Mémoire rom : le camp de Lety, la tentation des politiques tchèques
C’est un thème récurrent de la vie politique en République tchèque :
de temps à autre, président, ministres ou députés se plaisent à
remettre en cause la nature réelle du camp de Lety (Bohême du Sud) durant
la Deuxième Guerre mondiale, où plusieurs centaines de Roms notamment
sont morts et sur le site duquel se trouve, pour quelques mois encore, une
porcherie industrielle. Le dernier politique en date à avoir mis les pieds
dans le plat est Tomio Okamura, le leader du parti d’extrême droite
Liberté et Démocratie directe (SPD).
« Le mouvement SPD ne remet absolument pas en cause les faits historiques
objectifs qui témoignent de la souffrance des gens qui ont été internés
dans le camp de travail et de concentration à Lety durant la Deuxième
Guerre mondiale. »
A entendre tout récemment encore Tomio Okamura, on pourrait penser que
tout va pour le mieux dans le meilleur des mondes et qu’il ne s’est
finalement rien passé de très grave. Ou plutôt que le leader du SPD
n’a rien dit de très grave. La réalité, pourtant, reste cette
déclaration faite au micro d’une journaliste de la chaîne
d’information en ligne DVTV peu après l’annonce de la réélection de
Miloš Zeman dans les fonctions de président de la République. Voici donc
ce qu’avait alors affirmé Tomio Okamura :
« Un grand nombre de victimes juives, car j’ai beaucoup d’amis parmi
les Juifs, y compris des victimes d’Auschwitz, se sont adressées à moi
pour me demander pourquoi en République tchèque nous plaçons au même
niveau le camp de Lety et le camp d’extermination d’Auschwitz. J’ai
donc consulté une déclaration de Václav Klaus et un ouvrage de
l’Académie des sciences consacré aux faits et aux mythes relatifs au
camp de Lety, où il est par exemple écrit que le camp n’était pas
clôturé et que les gens pouvaient se déplacer librement. »

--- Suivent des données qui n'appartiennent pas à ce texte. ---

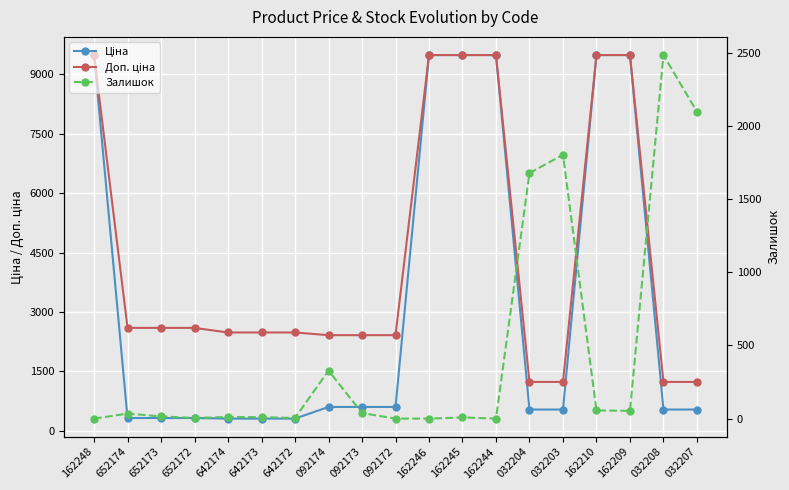

At which category is the sum across all series the highest?

162210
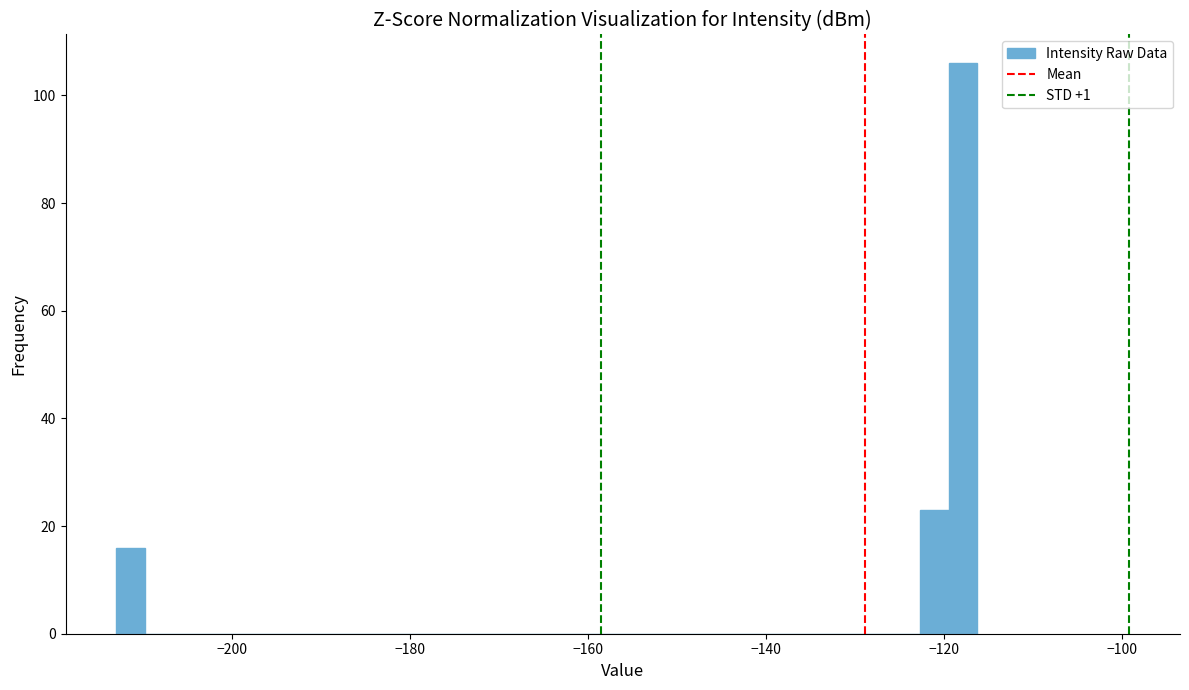

Around what value on the x-axis is the tallest bar? Give the approximate position of its centre, as read against the axis.

-118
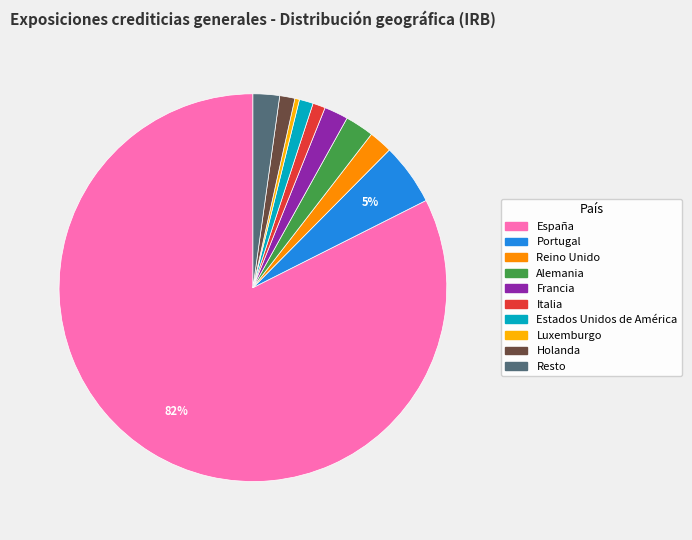

Count the number of slices in the pie.

10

Tomio Okamura n’est pas le premier politique tchèque à mettre en doute
l’objet et la fonction du camp de Lety. Sans remonter jusqu’à
l’ancien président de la République Václav Klaus, on se souvient par
exemple qu’il y a un peu moins d’un an et demi de cela, Andrej Babiš,
qui était alors ministre des Finances, avait heurté la mémoire rom en
affirmant que Lety n’avait été qu’un camp de travail et non pas de
concentration (cf. :
http://www.radio.cz/fr/rubrique/faits/andrej-babis-heurte-la-memoire-rom).
Le Premier ministre, qui n’a pas la mémoire courte et se souvient des
réactions d’indignation que ses déclarations avaient suscitées, a donc
été un des rares à accepter les excuses de Tomio Okamura, après,
explique-t-il, avoir entendu ce dernier s’exprimer à la télévision :
« Il prétend qu’il d’une fausse interprétation de ses propos. Il a
donc démenti et s’est aussi plus ou moins excusé. Je n’étais pas là
quand il a fait ses déclarations, mais si je m’en tiens à ce que je
l’ai entendu dire, je pense que c’est suffisant. »
Cet avis n’est cependant pas celui de beaucoup d’autres politiques et
des associations œuvrant pour la mémoire du génocide de la minorité rom
par les nazis durant la guerre. Plusieurs plaintes ont déjà été
déposés et tandis que le parti chrétien-démocrate réclame la
révocation de Tomio Okamura de ses fonctions de vice-président de la
Chambre des députés, le ministre de la Justice, Robert Pelikán, pourtant
proche collaborateur d’Andrej Babiš, a, lui, exprimé sa vive
inquiétude et appelé un des personnages politiques les plus en vue de ces
derniers mois en République tchèque à un peu plus de dignité en cessant
de comparer les tragédies humaines ou ne serait-ce qu’en se taisant. «
La mort ne fait pas de différences entre les hommes », a conclu le
ministre, sans toutefois se faire d’illusions sur le fait que quoiqu’il
dise sur le sujet de Lety, cela tombera en République tchèque de toute
façon probablement dans les oreilles de beaucoup de sourds.